Search code examples
performancecomparisonbitlow-levelmachine-code

Theoretically, is comparison between 0 and 255 faster than 0 and 1?


From the point of view of very low level programming, how is performed the comparison between two numbers?

Using one byte, unsigned numbers 0, 1 and 255 are written:

0 -----> 00000000
1 -----> 00000001
255 ---> 11111111

Now, what happens during the comparison between these numbers?

Using my vision as a human having learned basic programming, I could imagine the following algorithm about == implementation:

b = 0
while b < 8:
    if first_number[b] != second_number[b]:
        return False
    b += 1
return True

Basically this is like comparing each bit step by step, and stop before the end if two bits are different.

Thus we note that the comparison stops at the first iteration compared 0 and 255, while it stops at the last if 0 and 1 are compared.

The first comparison would be 8 times faster than the second.

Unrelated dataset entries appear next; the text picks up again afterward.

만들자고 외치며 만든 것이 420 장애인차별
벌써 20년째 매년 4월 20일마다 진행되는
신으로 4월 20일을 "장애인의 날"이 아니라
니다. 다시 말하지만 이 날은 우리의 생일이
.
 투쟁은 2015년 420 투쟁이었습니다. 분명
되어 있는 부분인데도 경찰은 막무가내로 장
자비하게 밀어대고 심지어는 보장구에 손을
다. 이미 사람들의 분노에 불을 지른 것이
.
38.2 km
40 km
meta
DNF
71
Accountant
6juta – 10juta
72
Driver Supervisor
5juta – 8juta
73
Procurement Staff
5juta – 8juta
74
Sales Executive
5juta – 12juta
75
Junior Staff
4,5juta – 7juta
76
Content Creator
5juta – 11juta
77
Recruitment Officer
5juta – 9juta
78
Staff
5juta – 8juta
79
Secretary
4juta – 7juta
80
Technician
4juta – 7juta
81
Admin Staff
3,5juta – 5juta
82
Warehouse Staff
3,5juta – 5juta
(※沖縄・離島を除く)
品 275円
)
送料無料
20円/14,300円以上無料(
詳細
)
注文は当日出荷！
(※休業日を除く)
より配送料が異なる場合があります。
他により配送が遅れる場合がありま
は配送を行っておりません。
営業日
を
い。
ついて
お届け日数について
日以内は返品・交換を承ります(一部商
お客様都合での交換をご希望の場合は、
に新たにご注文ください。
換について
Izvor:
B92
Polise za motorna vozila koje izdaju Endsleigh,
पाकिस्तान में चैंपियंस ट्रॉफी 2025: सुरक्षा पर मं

In practice, I doubt that is the case. But is this theoretically true? If not, how does the computer work?


Solution

  • Hardware is fundamentally different from the dominant programming paradigms in that all logic gates (or circuits in general) always do their work independently, in parallel, at all times. There is no such thing as "do this, then do that", only "do this here, feed the result into the circuit over there". If there's a circuit on the chip with input A and output B, then the circuit always, continuously, updates B in accordance with the current values of A — regardless of whether the result is needed right now "in the big picture".

    Your pseudo code algorithm doesn't even begin to map to logic gates well. Instead, a comparator looks like this in Verilog (ignoring that there's a built-in == operator):

    assign not_equal = (a[0] ^ b[0]) | (a[1] ^ b[1]) | ...;
    

    Where each XOR is a separate logic gate and hence works independently from the others. The results are "reduced" with a logical or, i.e. the output is 1 if any of the XORs produces a 1 (this too does some work in parallel, but the critical path is longer than one gate). Furthermore, all these gates exist in silicon regardless of the specific bit values, and the signal has to propagate through about (1 + log w) gates for a w-bit integer. This propagation delay is again independent of the intermediate and final results.

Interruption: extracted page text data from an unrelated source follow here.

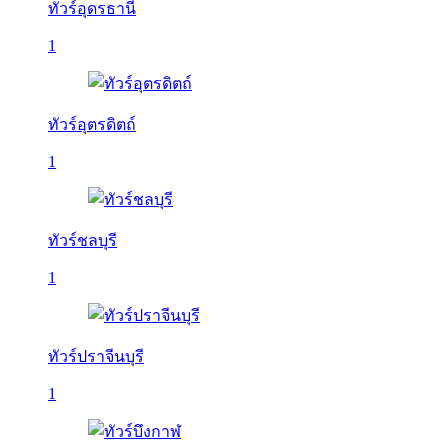
ทัวร์อุดรธานี
1
ทัวร์อุตรดิตถ์
1
ทัวร์ชลบุรี
1
ทัวร์ปราจีนบุรี
1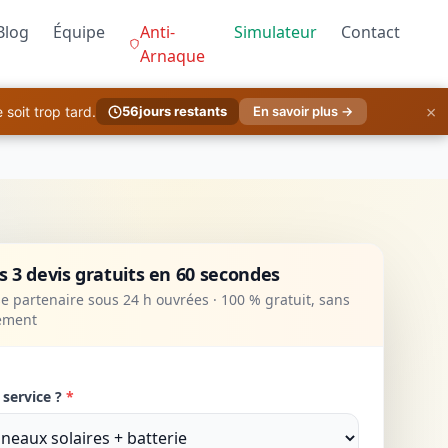
Blog
Équipe
Anti-
Simulateur
Contact
Arnaque
×
soit trop tard.
56
jours restants
En savoir plus →
 3 devis gratuits en 60 secondes
 partenaire sous 24 h ouvrées · 100 % gratuit, sans
ement
 service ?
*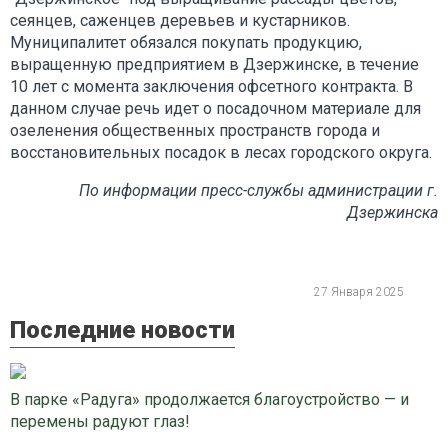
сеянцев, саженцев деревьев и кустарников.
Муниципалитет обязался покупать продукцию,
выращенную предприятием в Дзержинске, в течение
10 лет с момента заключения офсетного контракта. В
данном случае речь идет о посадочном материале для
озеленения общественных пространств города и
восстановительных посадок в лесах городского округа.
По информации пресс-службы администрации г.
Дзержинска
27 Января 2025
Последние новости
В парке «Радуга» продолжается благоустройство — и
перемены радуют глаз!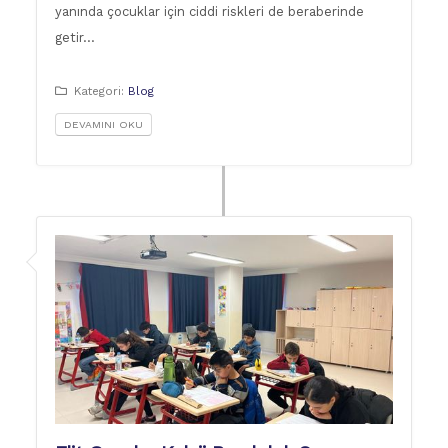
yanında çocuklar için ciddi riskleri de beraberinde
getir…
Kategori:
Blog
DEVAMINI OKU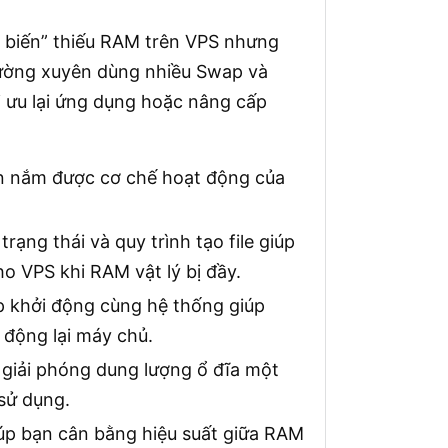
t biến” thiếu RAM trên VPS nhưng
hường xuyên dùng nhiều Swap và
ối ưu lại ứng dụng hoặc nâng cấp
bạn nắm được cơ chế hoạt động của
rạng thái và quy trình tạo file giúp
 VPS khi RAM vật lý bị đầy.
p khởi động cùng hệ thống giúp
 động lại máy chủ.
n giải phóng dung lượng ổ đĩa một
sử dụng.
iúp bạn cân bằng hiệu suất giữa RAM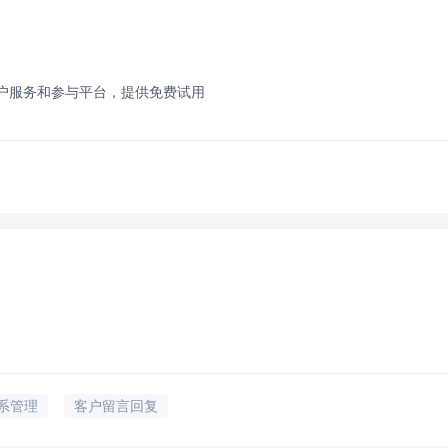
客户服务和参与平台，提供免费试用
系管理
客户留言回复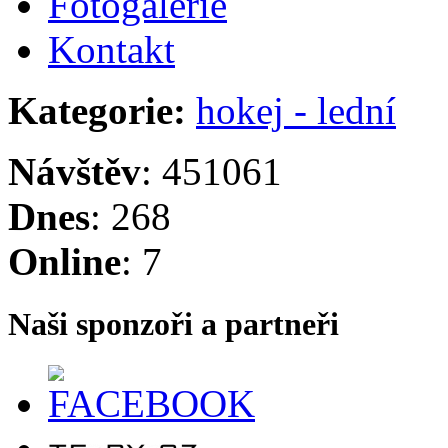
Fotogalerie
Kontakt
Kategorie:
hokej - lední
Návštěv
: 451061
Dnes
: 268
Online
: 7
Naši sponzoři a partneři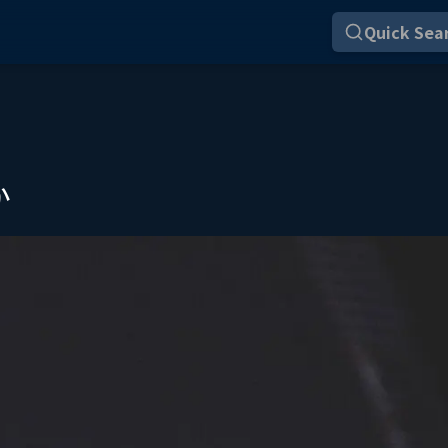
Quick Sear
か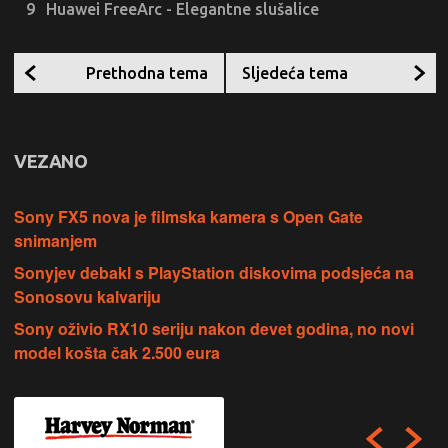
Huawei FreeArc - Elegantne slušalice
Prethodna tema
Sljedeća tema
VEZANO
Sony FX5 nova je filmska kamera s Open Gate
snimanjem
Sonyjev debakl s PlayStation diskovima podsjeća na
Sonosovu kalvariju
Sony oživio RX10 seriju nakon devet godina, no novi
model košta čak 2.500 eura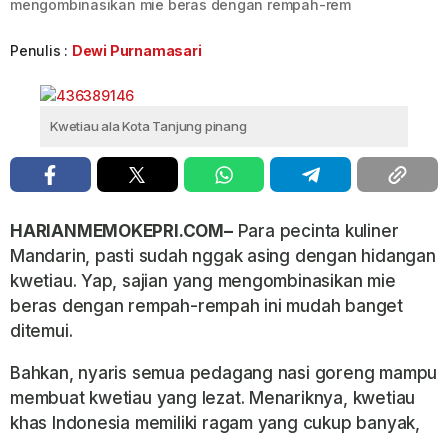
mengombinasikan mie beras dengan rempah-rem
Penulis :
Dewi Purnamasari
Kwetiau ala Kota Tanjung pinang
HARIANMEMOKEPRI.COM–
Para pecinta kuliner
Mandarin, pasti sudah nggak asing dengan hidangan
kwetiau. Yap, sajian yang mengombinasikan mie
beras dengan rempah-rempah ini mudah banget
ditemui.
Bahkan, nyaris semua pedagang nasi goreng mampu
membuat kwetiau yang lezat. Menariknya, kwetiau
khas Indonesia memiliki ragam yang cukup banyak,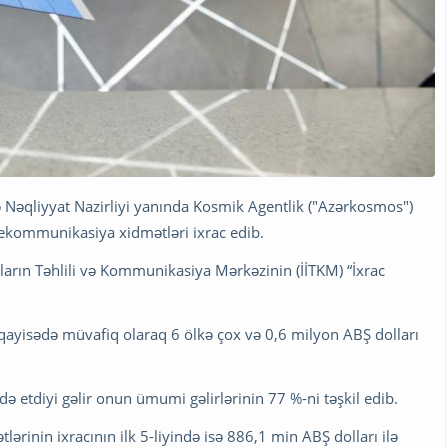
ə Nəqliyyat Nazirliyi yanında Kosmik Agentlik ("Azərkosmos")
lekommunikasiya xidmətləri ixrac edib.
atların Təhlili və Kommunikasiya Mərkəzinin (İİTKM) “İxrac
üqayisədə müvafiq olaraq 6 ölkə çox və 0,6 milyon ABŞ dolları
 etdiyi gəlir onun ümumi gəlirlərinin 77 %-ni təşkil edib.
inin ixracının ilk 5-liyində isə 886,1 min ABŞ dolları ilə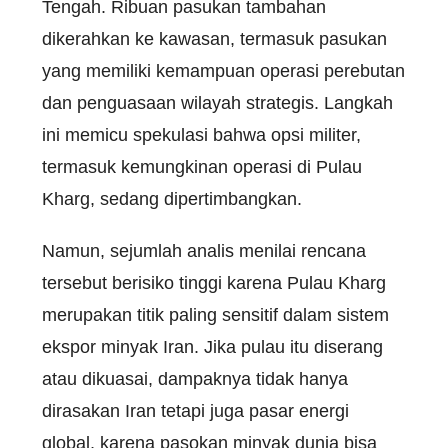
Tengah. Ribuan pasukan tambahan
dikerahkan ke kawasan, termasuk pasukan
yang memiliki kemampuan operasi perebutan
dan penguasaan wilayah strategis. Langkah
ini memicu spekulasi bahwa opsi militer,
termasuk kemungkinan operasi di Pulau
Kharg, sedang dipertimbangkan.
Namun, sejumlah analis menilai rencana
tersebut berisiko tinggi karena Pulau Kharg
merupakan titik paling sensitif dalam sistem
ekspor minyak Iran. Jika pulau itu diserang
atau dikuasai, dampaknya tidak hanya
dirasakan Iran tetapi juga pasar energi
global, karena pasokan minyak dunia bisa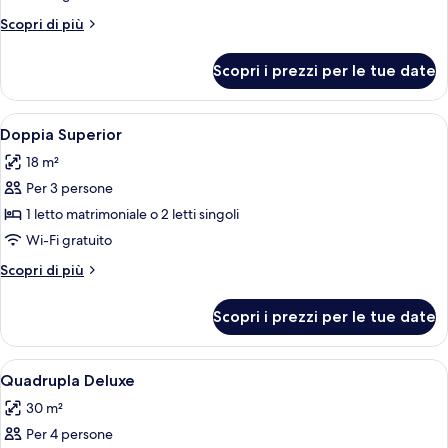
Deluxe
Altri
Scopri di più
dettagli
per
Scopri i prezzi per le tue date
Doppia
Deluxe
Apri
Un letto rifatto con cura, una coperta
7
Doppia Superior
tutte
18 m²
le
Per 3 persone
foto
per
1 letto matrimoniale o 2 letti singoli
Doppia
Wi-Fi gratuito
Superior
Altri
Scopri di più
dettagli
per
Scopri i prezzi per le tue date
Doppia
Superior
Apri
Un letto rifatto con una coperta a mot
9
Quadrupla Deluxe
tutte
30 m²
le
Per 4 persone
foto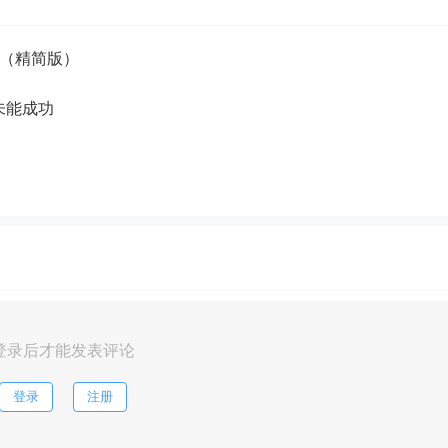
整流程（精简版）
未能成功
登录后才能发表评论
登录
注册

    On some CPU families, equality comparison is implemented by subtracting the two numbers and comparing the result to zero (using a circuit as described above), but the same principle applies. An adder/subtracter doesn't get slower or faster depending on the values.

    Not to mention that instructions in a CPU can't take less than one clock cycle anyway, so even if the hardware would finish more quickly, the next instruction still wouldn't start until the next tick.

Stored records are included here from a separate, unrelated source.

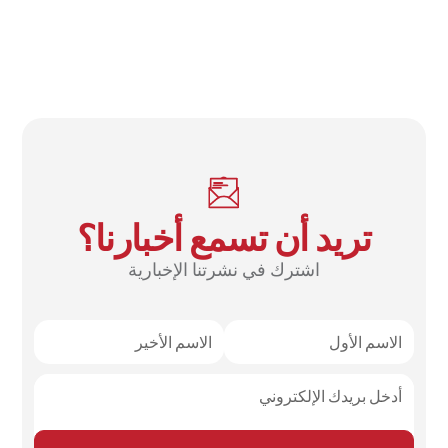
تريد أن تسمع أخبارنا؟
اشترك في نشرتنا الإخبارية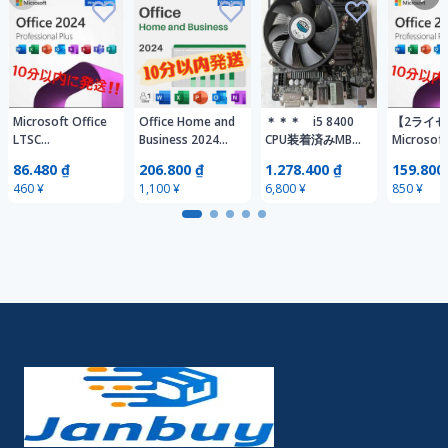
正規 オフィス
MDH74J/A シルバ
2024 認証保証 手
ーカラー
順書あり
Microsoft Office
Office Home and
＊＊＊ i5 8400
【2ライ
LTSC
Business 2024
CPU装着済みMB
Microsoft
Professional Plus
(最新 永続版)
及び５００W電源
LTSC
86.480 ₫
206.800 ₫
1.278.400 ₫
159.800
2024 日本語版オ
Windows11/10対
及びその他パー
Professio
460 ¥
1,100 ¥
6,800 ¥
850 ¥
ンライン認証プロ
応 | 1ユーザー1
ツ ＊＊＊
2024 日
ダクトキー Pro
デバイス | 日本語
ンライン
Plus 永続版 認証
版 匿名配送
ダクトキー 
保証
Plus 永
保証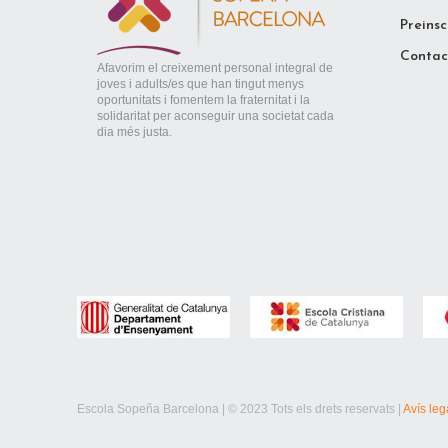
Preinsc
Contac
Afavorim el creixement personal integral de
joves i adults/es que han tingut menys
oportunitats i fomentem la fraternitat i la
solidaritat per aconseguir una societat cada
dia més justa.
Escola Sopeña Barcelona | © 2023 Tots els drets reservats |
Avís leg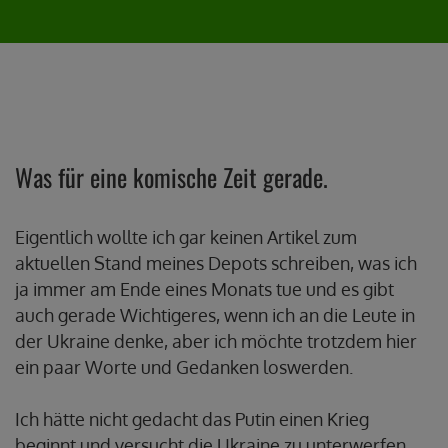
Was für eine komische Zeit gerade.
Eigentlich wollte ich gar keinen Artikel zum
aktuellen Stand meines Depots schreiben, was ich
ja immer am Ende eines Monats tue und es gibt
auch gerade Wichtigeres, wenn ich an die Leute in
der Ukraine denke, aber ich möchte trotzdem hier
ein paar Worte und Gedanken loswerden.
Ich hätte nicht gedacht das Putin einen Krieg
beginnt und versucht die Ukraine zu unterwerfen.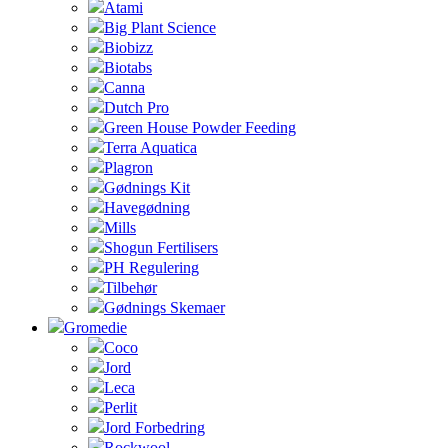
Atami
Big Plant Science
Biobizz
Biotabs
Canna
Dutch Pro
Green House Powder Feeding
Terra Aquatica
Plagron
Gødnings Kit
Havegødning
Mills
Shogun Fertilisers
PH Regulering
Tilbehør
Gødnings Skemaer
Gromedie
Coco
Jord
Leca
Perlit
Jord Forbedring
Rockwool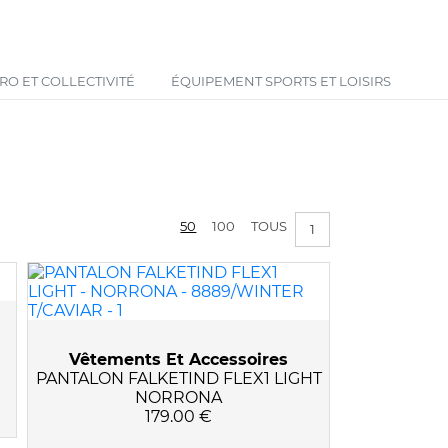
Votre panier est vide !
O ET COLLECTIVITÉ
ÉQUIPEMENT SPORTS ET LOISIRS
50
100
TOUS
1
Vêtements Et Accessoires
PANTALON FALKETIND FLEX1 LIGHT
NORRONA
179.00 €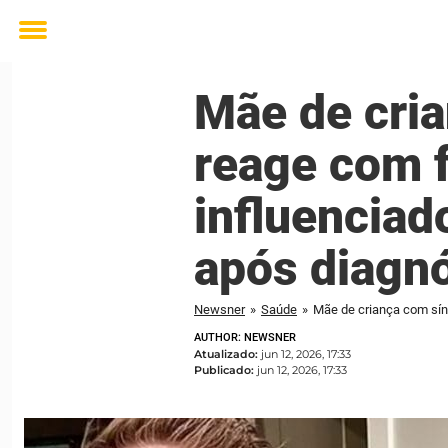
Toggle
menu
Mãe de cri
reage com f
influenciad
após diagnó
Newsner
»
Saúde
»
AUTHOR: NEWSNER
Atualizado:
jun 12, 2026, 17:33
Publicado:
jun 12, 2026, 17:33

    Now, some hardware operations can take a variable amount of time, but that's because they are state machines, i.e. sequential logic. Technically one could implement the moral equivalent of your algorithm with a state machine, but nobody does that, it's harder to implement than the naive, un-optimized combinatorial circuit above, and less efficient to boot.

    State machine circuits are circuits with memory: They store their current state and always compute the outputs (depending on the current state) and the next state (depending on current state and inputs) each clock cycle. On some inputs they may go through N states until they produce an output, and N+x on other inputs. ALU operations generally don't do that though. Pipeline stalls, branch mispredictions, and cache misses are common reasons one instruction takes longer than usual in some circumstances. Properly reasoning about these in a way that helps programmers write faster code is hard though: You have to take into account all the tricky and quirks of real hardware, and there's a lot of those. Empirical evidence, i.e. benchmarking a real black box CPU, is vital.